Lambat laun liang itu terasa melebar memberi tempat. Lalu saya mulai
menggerakkan pinggul naik-turun agar penis saya dapat leluasa berkubang
di liang kemaluan Nindyah yang mulai melicin. Perlahan tubuh Nindyah
terasa mengendur. Tidak lagi menegang, dan tidak ada lagi rintih
kesakitan. Saya mulai merasakan kenikmatan yang berbeda, yang belum
pernah saya rasakan dengan cewek-cewek yang pernah bersetubuh dengan
saya. Sesekali saya menggoyangkan penis ke kiri dan ke kanan, keluar dan
masuk lagi. Nindyah melenguh pelan, nafasnya mulai terdengar memburu
tak beraturan.
"Uuh.. ayo Bin.. sshh.. aah.. dalaamm.. hh.. lagi.." desah Nindyah.

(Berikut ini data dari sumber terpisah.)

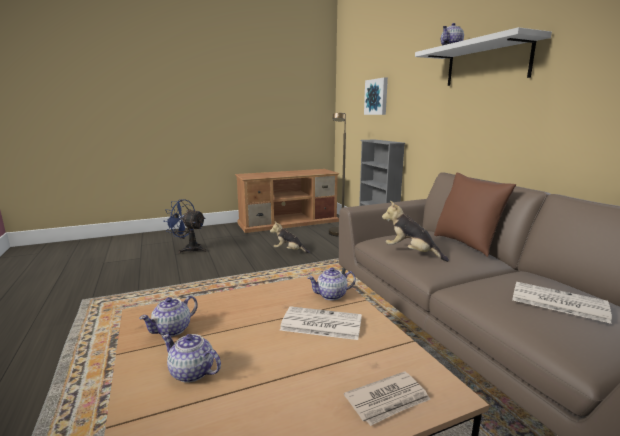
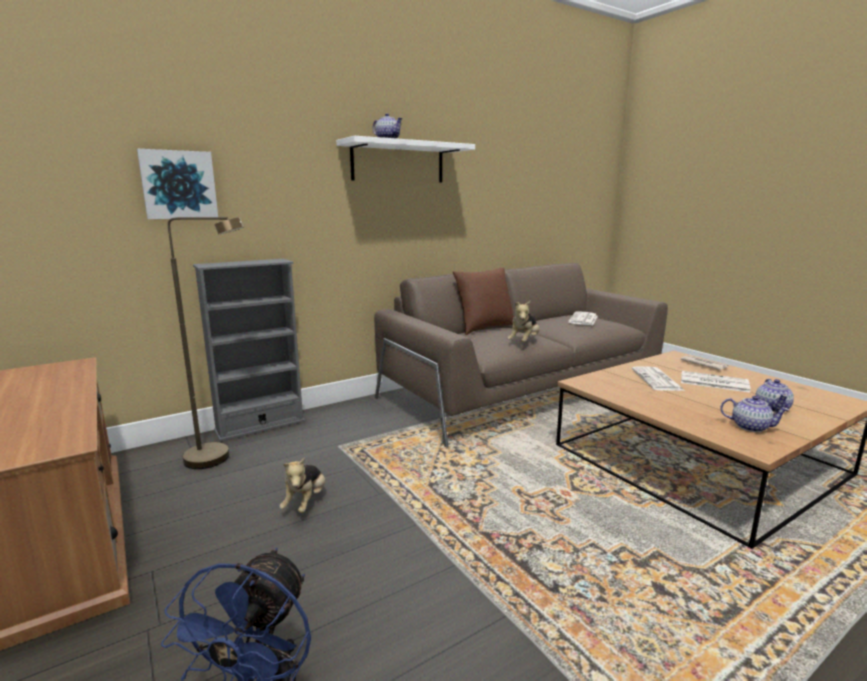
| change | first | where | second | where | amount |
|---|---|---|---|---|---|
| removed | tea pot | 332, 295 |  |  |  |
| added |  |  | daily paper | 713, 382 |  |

Tangannya menggapai-gapai, sesekali meremas sprei yang sudah mulai
berantakan. Saya mendengar bunyi kecipak-kecipak, sewaktu penis saya
keluar masuk menggesek dinding liang vaginanya yang terasa semakin
hangat dan melembab. Gerakan penis saya yang keluar masuk, diimbangi
Nindyah dengan menggoyangkan pinggulnya. Otot perutnya menggelinjang
naik dan turun.
"Hhh..sshh.. iiyaahh.. ss.. mmhh.. iiyyaahh.. terus, terus.." Nindyah makin hebat menggelinjang.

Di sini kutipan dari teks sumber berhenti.